## Your assignment
Your job is to retype all of the data word for word, leaving every image out.

## Supplied material
# # #
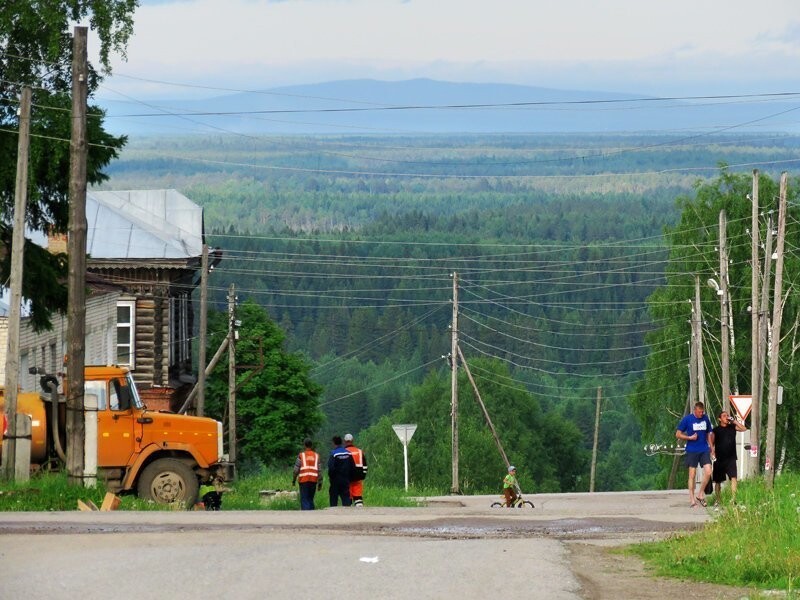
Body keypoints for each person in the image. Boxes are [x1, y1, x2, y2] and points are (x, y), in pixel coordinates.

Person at [676, 401, 713, 508]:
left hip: (704, 449)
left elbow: (708, 433)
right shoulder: (687, 419)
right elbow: (678, 434)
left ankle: (700, 493)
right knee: (692, 475)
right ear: (695, 410)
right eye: (700, 412)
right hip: (692, 450)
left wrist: (711, 447)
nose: (702, 414)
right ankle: (692, 499)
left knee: (708, 471)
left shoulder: (705, 418)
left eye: (703, 412)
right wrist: (689, 438)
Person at [710, 410, 747, 505]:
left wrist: (734, 421)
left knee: (733, 478)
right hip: (719, 459)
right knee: (718, 481)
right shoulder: (716, 430)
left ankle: (733, 499)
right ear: (719, 419)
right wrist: (712, 451)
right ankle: (718, 499)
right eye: (724, 416)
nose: (726, 417)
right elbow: (711, 442)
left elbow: (744, 429)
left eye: (727, 416)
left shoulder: (732, 427)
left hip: (731, 458)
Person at [292, 438, 323, 510]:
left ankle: (306, 518)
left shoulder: (301, 455)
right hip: (313, 480)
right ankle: (312, 517)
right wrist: (320, 483)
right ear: (311, 445)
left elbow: (296, 470)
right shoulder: (316, 456)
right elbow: (320, 471)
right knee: (310, 499)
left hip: (303, 480)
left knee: (304, 499)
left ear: (304, 445)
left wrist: (293, 480)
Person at [328, 435, 355, 507]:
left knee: (333, 499)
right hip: (345, 480)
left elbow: (331, 468)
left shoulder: (333, 454)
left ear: (334, 443)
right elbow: (352, 467)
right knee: (346, 498)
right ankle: (347, 515)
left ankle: (334, 515)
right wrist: (349, 478)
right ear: (341, 442)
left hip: (335, 480)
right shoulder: (348, 453)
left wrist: (331, 478)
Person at [344, 433, 368, 507]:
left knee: (349, 496)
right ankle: (359, 510)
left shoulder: (344, 451)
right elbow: (365, 466)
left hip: (348, 477)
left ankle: (349, 510)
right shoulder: (360, 451)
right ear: (352, 440)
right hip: (358, 477)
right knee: (358, 496)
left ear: (344, 441)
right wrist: (363, 475)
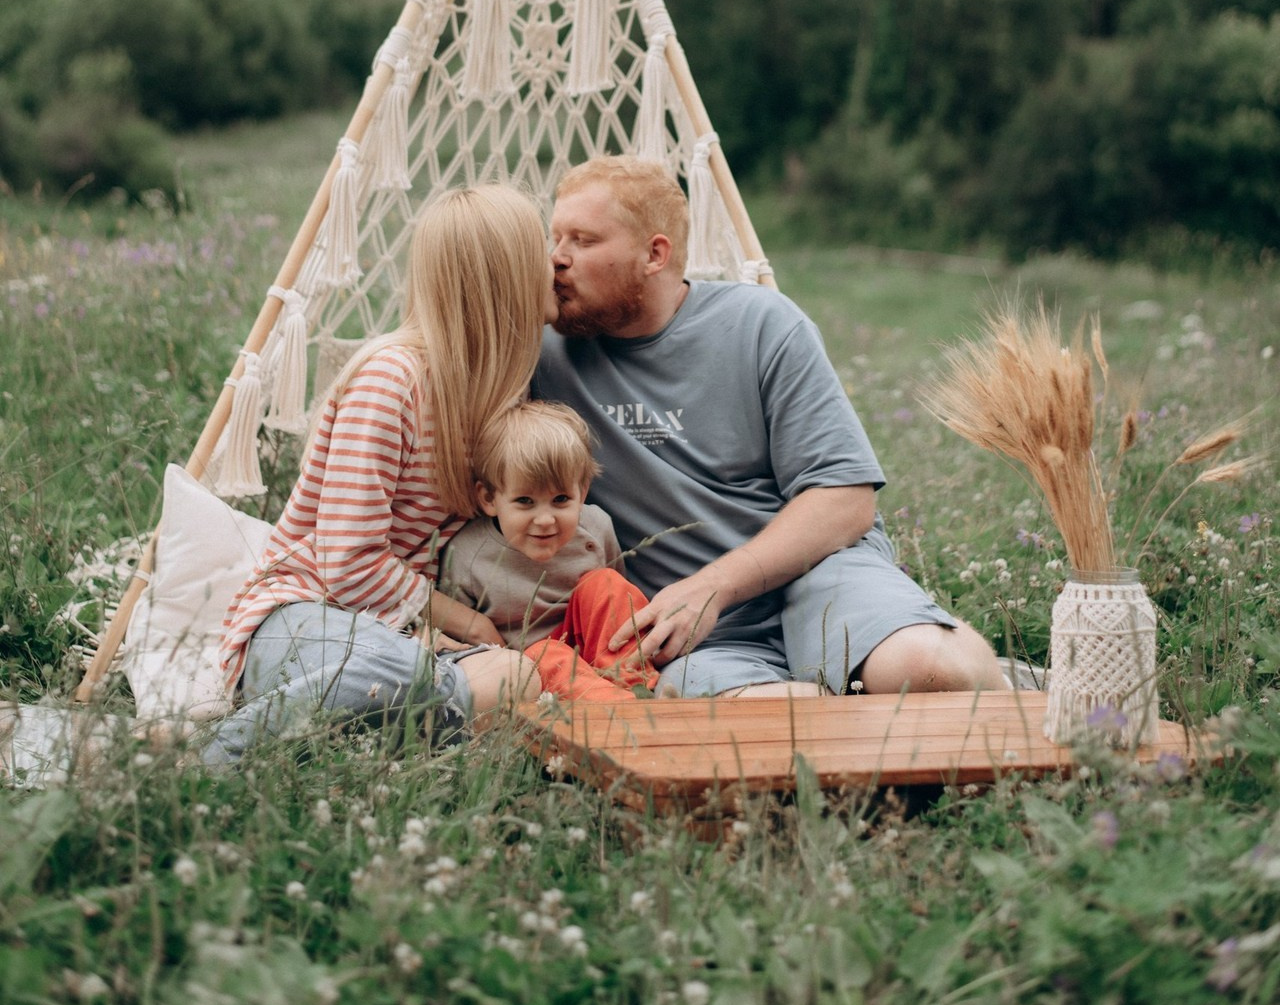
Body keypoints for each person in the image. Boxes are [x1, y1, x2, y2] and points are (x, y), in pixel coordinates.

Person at [536, 156, 1004, 700]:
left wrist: (714, 586)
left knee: (930, 671)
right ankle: (847, 701)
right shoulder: (542, 356)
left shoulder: (761, 324)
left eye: (583, 241)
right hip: (700, 642)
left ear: (654, 254)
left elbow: (845, 500)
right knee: (774, 721)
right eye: (555, 238)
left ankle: (962, 668)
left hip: (821, 577)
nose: (557, 260)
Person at [202, 185, 547, 768]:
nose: (554, 267)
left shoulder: (498, 395)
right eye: (542, 254)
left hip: (399, 639)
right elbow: (346, 560)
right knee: (391, 672)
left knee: (519, 679)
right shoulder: (392, 380)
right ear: (506, 280)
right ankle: (209, 758)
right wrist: (460, 621)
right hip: (304, 615)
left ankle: (349, 728)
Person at [441, 400, 658, 703]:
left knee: (606, 583)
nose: (545, 520)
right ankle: (616, 708)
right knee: (547, 652)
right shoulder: (467, 555)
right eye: (525, 501)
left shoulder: (596, 527)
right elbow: (458, 644)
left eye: (560, 499)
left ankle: (635, 685)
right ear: (489, 498)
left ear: (581, 492)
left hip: (594, 654)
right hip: (530, 668)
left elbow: (615, 612)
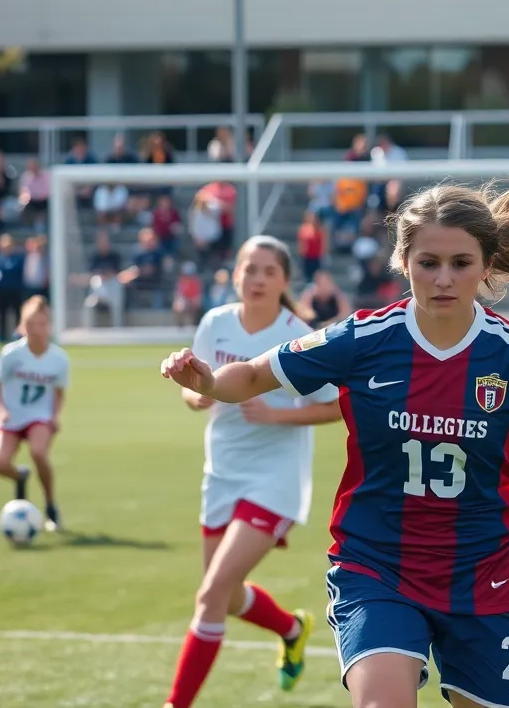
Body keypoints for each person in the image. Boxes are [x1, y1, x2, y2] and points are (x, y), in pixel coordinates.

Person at [161, 176, 509, 708]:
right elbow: (254, 375)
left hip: (485, 573)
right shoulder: (362, 339)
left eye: (461, 263)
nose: (443, 278)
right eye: (428, 262)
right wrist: (207, 382)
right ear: (403, 260)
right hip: (378, 566)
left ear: (486, 267)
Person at [161, 236, 342, 708]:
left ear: (284, 281)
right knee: (223, 593)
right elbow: (193, 391)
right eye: (249, 269)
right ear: (235, 275)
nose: (258, 279)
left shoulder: (297, 335)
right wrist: (195, 393)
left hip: (274, 480)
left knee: (210, 596)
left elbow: (336, 407)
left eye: (269, 271)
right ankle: (291, 627)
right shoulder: (214, 324)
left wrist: (278, 415)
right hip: (221, 471)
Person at [0, 295, 69, 532]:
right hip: (10, 417)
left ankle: (51, 506)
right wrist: (1, 409)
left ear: (49, 326)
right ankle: (19, 477)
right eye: (31, 324)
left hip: (38, 415)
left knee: (38, 452)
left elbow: (59, 392)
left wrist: (54, 415)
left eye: (42, 324)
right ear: (23, 326)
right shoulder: (11, 354)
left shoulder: (59, 359)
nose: (37, 330)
# # #
## Reply
Body keypoints for each person in the image. Boxes are [x1, y1, x2, y2] and points are (x, y), in pixel coordinates.

Person at [676, 401, 713, 508]:
left hip: (704, 449)
left elbow: (708, 433)
right shoulder: (687, 419)
right elbow: (678, 434)
left ankle: (700, 493)
right knee: (692, 475)
right ear: (695, 410)
right eye: (700, 412)
right hip: (692, 450)
left wrist: (711, 447)
nose: (702, 414)
right ankle: (692, 499)
left knee: (708, 471)
left shoulder: (705, 418)
left eye: (703, 412)
right wrist: (689, 438)
Person at [710, 410, 747, 505]:
left wrist: (734, 421)
left knee: (733, 478)
right hip: (719, 459)
right knee: (718, 481)
right shoulder: (716, 430)
left ankle: (733, 499)
right ear: (719, 419)
right wrist: (712, 451)
right ankle: (718, 499)
right eye: (724, 416)
nose: (726, 417)
right elbow: (711, 442)
left elbow: (744, 429)
left eye: (727, 416)
left shoulder: (732, 427)
left hip: (731, 458)
Person at [292, 438, 323, 510]:
left ankle: (306, 518)
left shoulder: (301, 455)
right hip: (313, 480)
right ankle: (312, 517)
right wrist: (320, 483)
right ear: (311, 445)
left elbow: (296, 470)
right shoulder: (316, 456)
right elbow: (320, 471)
right knee: (310, 499)
left hip: (303, 480)
left knee: (304, 499)
left ear: (304, 445)
left wrist: (293, 480)
Person at [328, 435, 355, 507]:
left knee: (333, 499)
right hip: (345, 480)
left elbow: (331, 468)
left shoulder: (333, 454)
left ear: (334, 443)
right elbow: (352, 467)
right knee: (346, 498)
right ankle: (347, 515)
left ankle: (334, 515)
right wrist: (349, 478)
right ear: (341, 442)
left hip: (335, 480)
right shoulder: (348, 453)
left wrist: (331, 478)
Person at [344, 433, 368, 507]:
left knee: (349, 496)
right ankle: (359, 510)
left shoulder: (344, 451)
right elbow: (365, 466)
left hip: (348, 477)
left ankle: (349, 510)
right shoulder: (360, 451)
right ear: (352, 440)
right hip: (358, 477)
right knee: (358, 496)
left ear: (344, 441)
right wrist: (363, 475)
Body keypoints for each person in the image. Boxes are [x1, y1, x2, y2] and points are (x, y), in pixel coordinates.

Person at [536, 156, 1004, 700]:
left wrist: (714, 586)
left knee: (930, 671)
right ankle: (847, 701)
right shoulder: (542, 356)
left shoulder: (761, 324)
left eye: (583, 241)
right hip: (700, 642)
left ear: (654, 254)
left elbow: (845, 500)
right knee: (774, 721)
right eye: (555, 238)
left ankle: (962, 668)
left hip: (821, 577)
nose: (557, 260)
Person at [202, 185, 547, 768]:
nose: (554, 267)
left shoulder: (498, 395)
right eye: (542, 254)
left hip: (399, 639)
right elbow: (346, 560)
right knee: (391, 672)
left knee: (519, 679)
right shoulder: (392, 380)
right ear: (506, 280)
right ankle: (209, 758)
right wrist: (460, 621)
right hip: (304, 615)
left ankle: (349, 728)
Person at [441, 400, 658, 703]:
left knee: (606, 583)
nose: (545, 520)
right ankle: (616, 708)
right knee: (547, 652)
right shoulder: (467, 555)
right eye: (525, 501)
left shoulder: (596, 527)
right elbow: (458, 644)
left eye: (560, 499)
left ankle: (635, 685)
right ear: (489, 498)
left ear: (581, 492)
left hip: (594, 654)
right hip: (530, 668)
left elbow: (615, 612)
Body keypoints for each person in the image. Boxes are [x1, y1, x2, y2] and points are (x, y), in pixel coordinates.

Person at [161, 176, 509, 708]:
right elbow: (254, 375)
left hip: (485, 573)
right shoulder: (362, 339)
left eye: (461, 263)
nose: (443, 278)
right eye: (428, 262)
right wrist: (207, 382)
right ear: (403, 260)
right hip: (378, 566)
left ear: (486, 267)
Person at [161, 236, 342, 708]:
left ear: (284, 281)
right knee: (223, 593)
right elbow: (193, 391)
right eye: (249, 269)
right ear: (235, 275)
nose: (258, 279)
left shoulder: (297, 335)
right wrist: (195, 393)
left hip: (274, 480)
left knee: (210, 596)
left elbow: (336, 407)
left eye: (269, 271)
right ankle: (291, 627)
right shoulder: (214, 324)
left wrist: (278, 415)
right hip: (221, 471)
Person at [0, 295, 69, 532]:
right hip: (10, 417)
left ankle: (51, 506)
right wrist: (1, 409)
left ear: (49, 326)
right ankle: (19, 477)
right eye: (31, 324)
left hip: (38, 415)
left knee: (38, 452)
left elbow: (59, 392)
left wrist: (54, 415)
left eye: (42, 324)
right ear: (23, 326)
right shoulder: (11, 354)
left shoulder: (59, 359)
nose: (37, 330)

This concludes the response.